* ACTIVITY
Filter the listing below down to the lines holding the word "Frankfurt", and copy those lines.

* INPUT RECORDS
────────────────────────────────────────
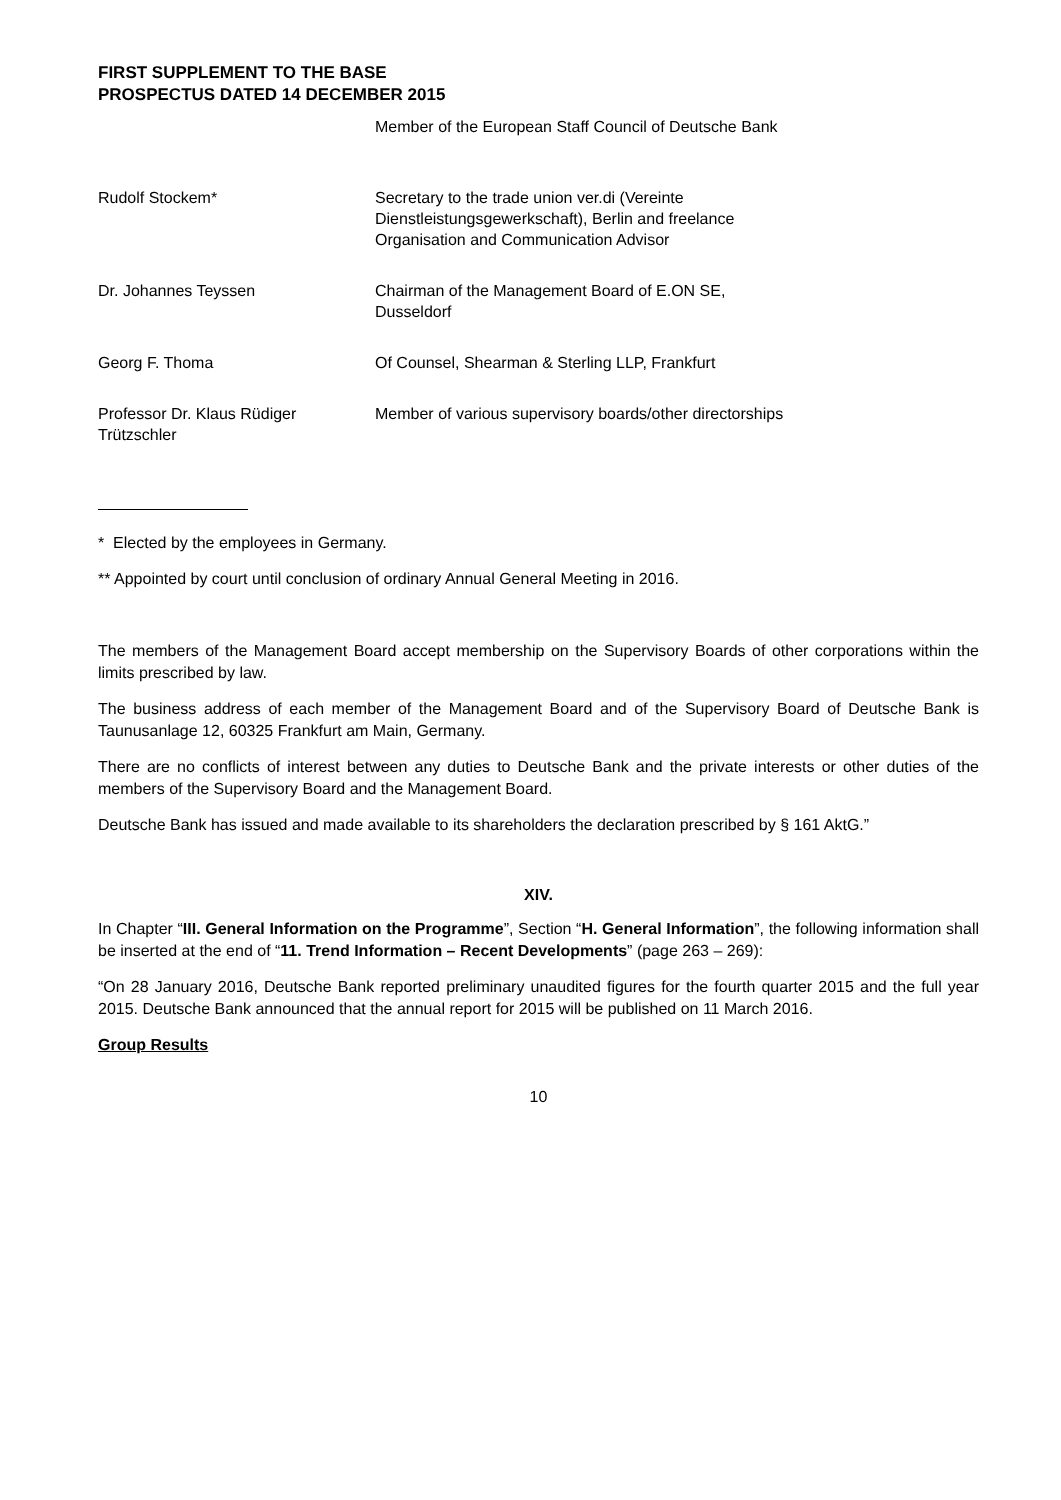FIRST SUPPLEMENT TO THE BASE PROSPECTUS DATED 14 DECEMBER 2015
| | Member of the European Staff Council of Deutsche Bank |
| Rudolf Stockem* | Secretary to the trade union ver.di (Vereinte Dienstleistungsgewerkschaft), Berlin and freelance Organisation and Communication Advisor |
| Dr. Johannes Teyssen | Chairman of the Management Board of E.ON SE, Dusseldorf |
| Georg F. Thoma | Of Counsel, Shearman & Sterling LLP, Frankfurt |
| Professor Dr. Klaus Rüdiger Trützschler | Member of various supervisory boards/other directorships |
* Elected by the employees in Germany.
** Appointed by court until conclusion of ordinary Annual General Meeting in 2016.
The members of the Management Board accept membership on the Supervisory Boards of other corporations within the limits prescribed by law.
The business address of each member of the Management Board and of the Supervisory Board of Deutsche Bank is Taunusanlage 12, 60325 Frankfurt am Main, Germany.
There are no conflicts of interest between any duties to Deutsche Bank and the private interests or other duties of the members of the Supervisory Board and the Management Board.
Deutsche Bank has issued and made available to its shareholders the declaration prescribed by § 161 AktG.”
XIV.
In Chapter “III. General Information on the Programme”, Section “H. General Information”, the following information shall be inserted at the end of “11. Trend Information – Recent Developments” (page 263 – 269):
“On 28 January 2016, Deutsche Bank reported preliminary unaudited figures for the fourth quarter 2015 and the full year 2015. Deutsche Bank announced that the annual report for 2015 will be published on 11 March 2016.
Group Results
10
────────────────────────────────────────
* WORKED SOLUTION
| Georg F. Thoma | Of Counsel, Shearman & Sterling LLP, Frankfurt |
The business address of each member of the Management Board and of the Supervisory Board of Deutsche Bank is Taunusanlage 12, 60325 Frankfurt am Main, Germany.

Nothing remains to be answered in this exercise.